"Thank, Sa." Genta menerima sebuah roti dan sebotol kopi. Ditatapnya sebentar bungkusan roti isi daging asap yang diterimanya lalu ia masukan ke dalam saku sneli.
Mahesa duduk di kursi samping Genta dan matanya memerhatikan wajah Genta yang ditempeli plester di bagian pipinya. "Dimakan rotinya. Lo butuh tenaga." Hanya itu yang bisa keluar dari mulut Mahesa.
Nafsu makan Genta telah hilang sejak tadi pagi.
"Udah, Dek. Nggak bisa ditolong lagi pasiennya," ujar dr. Gilang yang baru saja memeriksa hasil rekam jantung terbaru dari pasien. Wajah pria itu sama lelahnya dengan Genta namun dia tampak lebih berwibawa, tidak terlihat tanda-tanda bahwa dia berusaha melawan kantuk hebat atau usaha untuk meredakan pegal dengan memijat bahunya. "Kak, tolong diurus. Gue ngomong ke keluarganya dulu. Lo ikut gue, Dek."
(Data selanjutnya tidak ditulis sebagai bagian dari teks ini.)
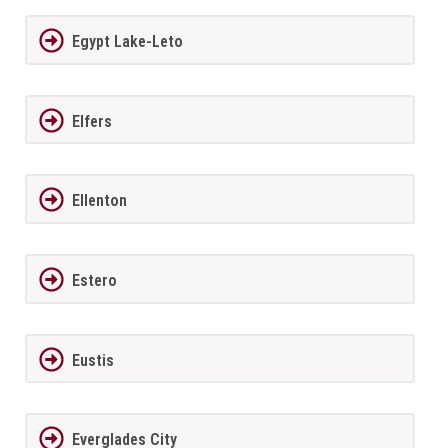
Egypt Lake-Leto
Elfers
Ellenton
Estero
Eustis
Everglades City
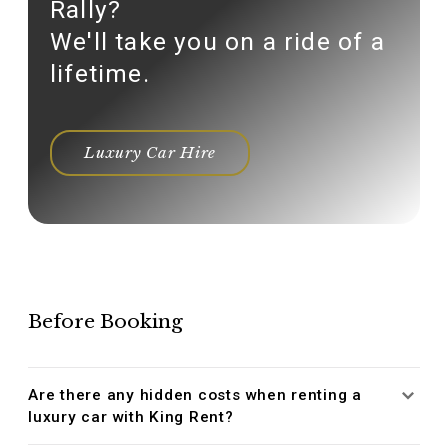
Rally?
We'll take you on a ride of a
lifetime.
Luxury Car Hire
Before Booking
Are there any hidden costs when renting a
luxury car with King Rent?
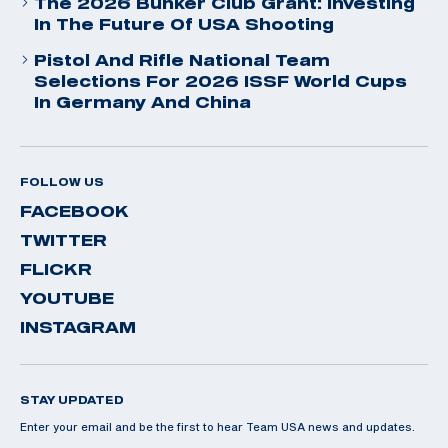
The 2026 Bunker Club Grant: Investing
In The Future Of USA Shooting
Pistol And Rifle National Team
Selections For 2026 ISSF World Cups
In Germany And China
FOLLOW US
FACEBOOK
TWITTER
FLICKR
YOUTUBE
INSTAGRAM
STAY UPDATED
Enter your email and be the first to hear Team USA news and updates.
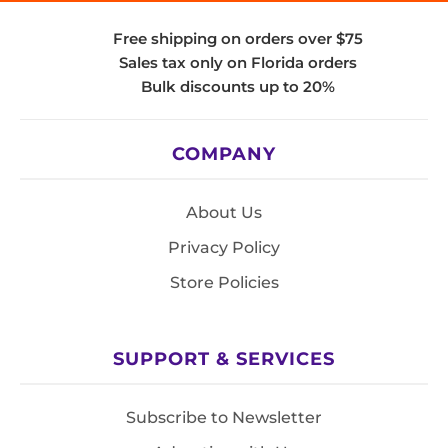
Free shipping on orders over $75
Sales tax only on Florida orders
Bulk discounts up to 20%
COMPANY
About Us
Privacy Policy
Store Policies
SUPPORT & SERVICES
Subscribe to Newsletter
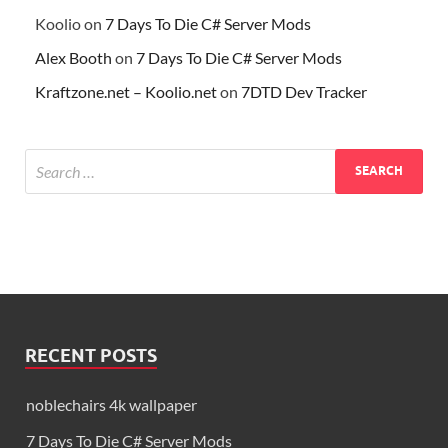
Koolio
on
7 Days To Die C# Server Mods
Alex Booth
on
7 Days To Die C# Server Mods
Kraftzone.net – Koolio.net
on
7DTD Dev Tracker
RECENT POSTS
noblechairs 4k wallpaper
7 Days To Die C# Server Mods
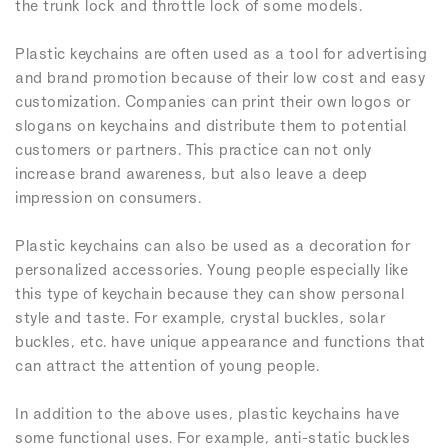
the trunk lock and throttle lock of some models.
Plastic keychains are often used as a tool for advertising
and brand promotion because of their low cost and easy
customization. Companies can print their own logos or
slogans on keychains and distribute them to potential
customers or partners. This practice can not only
increase brand awareness, but also leave a deep
impression on consumers.
Plastic keychains can also be used as a decoration for
personalized accessories. Young people especially like
this type of keychain because they can show personal
style and taste. For example, crystal buckles, solar
buckles, etc. have unique appearance and functions that
can attract the attention of young people.
In addition to the above uses, plastic keychains have
some functional uses. For example, anti-static buckles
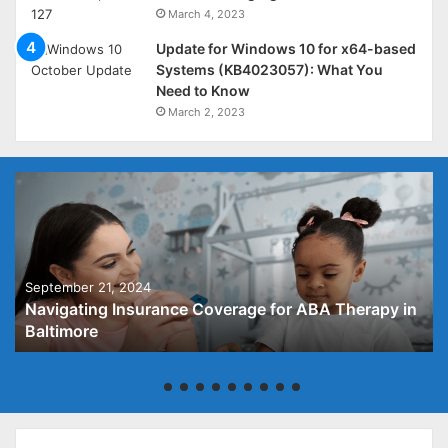
March 4, 2023
Update for Windows 10 for x64-based
Systems (KB4023057): What You
Need to Know
March 2, 2023
September 21, 2024
Navigating Insurance Coverage for ABA Therapy in
Baltimore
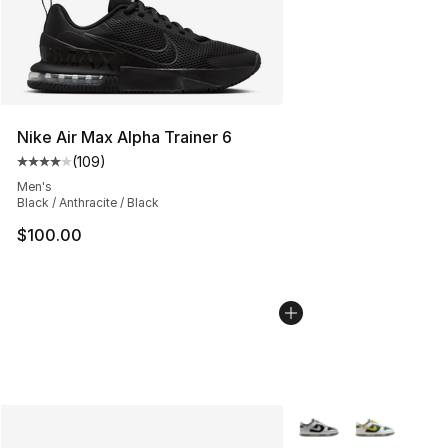
Nike Air Max Alpha Trainer 6
(
109
)
Average customer rating - [4 out of 5 stars], 109 revie
Men's
Black / Anthracite / Black
$100.00
More Colors Availabl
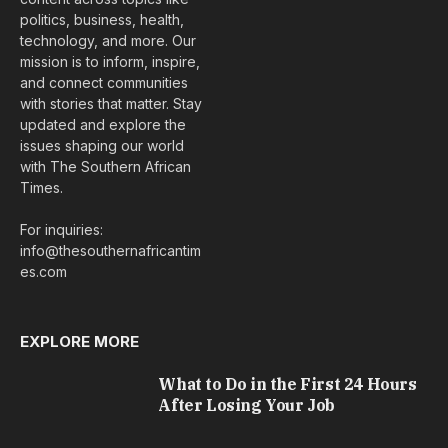
politics, business, health,
technology, and more. Our
mission is to inform, inspire,
and connect communities
with stories that matter. Stay
updated and explore the
issues shaping our world
with The Southern African
Times.
For inquiries:
info@thesouthernafricantim
es.com
EXPLORE MORE
What to Do in the First 24 Hours
After Losing Your Job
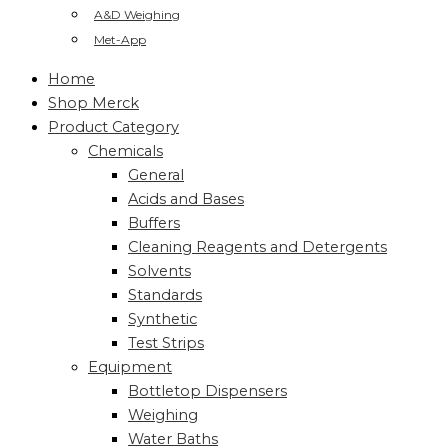
A&D Weighing
Met-App
Home
Shop Merck
Product Category
Chemicals
General
Acids and Bases
Buffers
Cleaning Reagents and Detergents
Solvents
Standards
Synthetic
Test Strips
Equipment
Bottletop Dispensers
Weighing
Water Baths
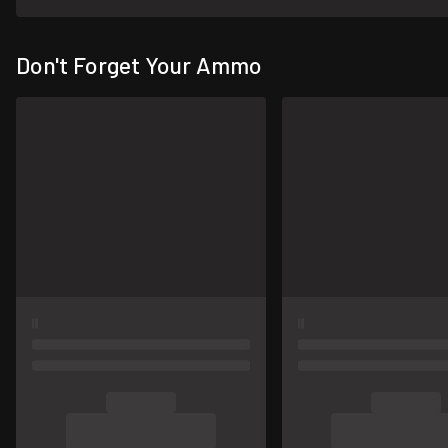
Don't Forget Your Ammo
"Kami sudah berusaha semaksimal mungkin ..." Belum sempat kalimat itu selesai diucapkan, istri pasien meraung sambil menghamburkan tubuhnya ke arah dr. Gilang. Wanita itu terus memaki dengan kata kasar dan berusaha memukul dr. Gilang dan Genta harus menerima cakaran di pipinya karena berada tidak jauh dari lokasi. Anggota keluarga lain juga sama marahnya, namun mereka hanya melontarkan kalimat cacian. Menambah kebisingan di lorong rumah sakit sampai harus dipanggil beberapa orang keamanan.
Genta tidak paham.
Selama hampir lima jam berusaha melakukan segala upaya untuk menyelamatkan pasien, dia (dan para dokter jaga) justru mendapatkan caci maki yang tidak pantas. Padahal mereka melihat dengan mata kepala mereka bagaimana kerasnya usaha dr. Gilang semalam. Padahal semua perawat pun sudah berkali-kali memperingatkan bahwa usaha mereka akan sia-sia, tapi dr. Gilang tetap berdiri di sana.
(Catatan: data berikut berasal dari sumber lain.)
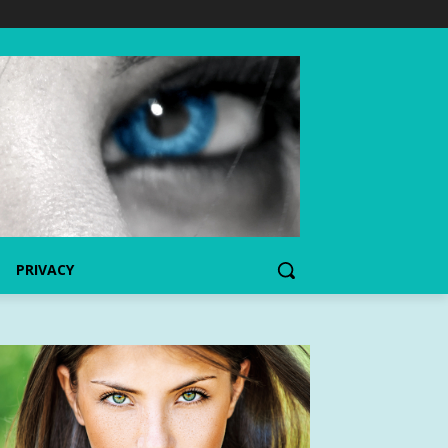
PRIVACY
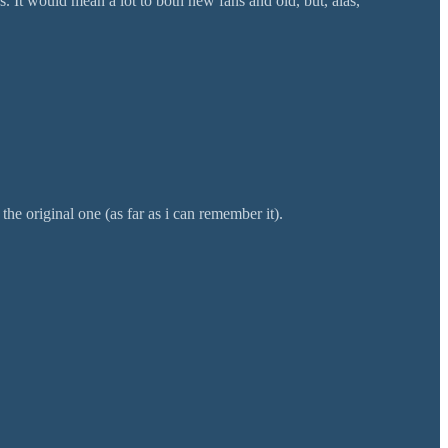
 It would mean a lot to both new fans and old, but, alas,
the original one (as far as i can remember it).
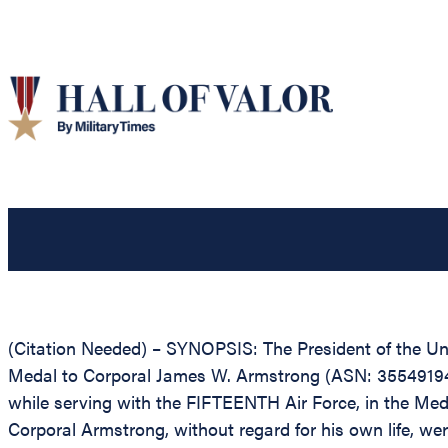
(Citation Needed) – SYNOPSIS: The President of the Unit
Medal to Corporal James W. Armstrong (ASN: 35549194), 
while serving with the FIFTEENTH Air Force, in the Med
Corporal Armstrong, without regard for his own life, were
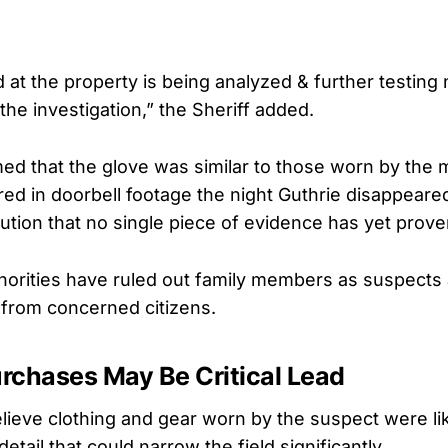
at the property is being analyzed & further testing
the investigation,” the Sheriff added.
rmed that the glove was similar to those worn by the
ured in doorbell footage the night Guthrie disappear
aution that no single piece of evidence has yet prove
thorities have ruled out family members as suspects
 from concerned citizens.
rchases May Be Critical Lead
elieve clothing and gear worn by the suspect were l
etail that could narrow the field significantly.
Bukan salah dr. Gilang bahwa kondisi pasien yang sempat membaik pada pukul lima pagi mendadak drop. Bukan pula tangan dr. Gilang adalah penentu hidup matinya seseorang. Apa pantas mereka disebut binatang setelah semua perjuangan itu?
"Nyokap lo pernah ngalamin gini juga, Sa?" tanya Genta sambil memerhatikan botol kopi yang telah diminum separuhnya. Aneh. Tangannya masih terus bergetar sejak pagi tadi. Tubuhnya pun terasa panas dan tidak nyaman walau dia sempat mandi ala kadarnya. "Dikatain binatang setelah nolong pasien, dipukulin, dan sampe dipanggil sama pihak rumah sakit."
Mahesa terdiam untuk melirik sebentar pada Genta lalu kembali meneruskan menulis laporan pasien pada bukunya. "Nggak pernah cerita, sih. Cuma seinget gue dia pernah dipanggil ke persidangan karena pasiennya meninggal di meja operasi."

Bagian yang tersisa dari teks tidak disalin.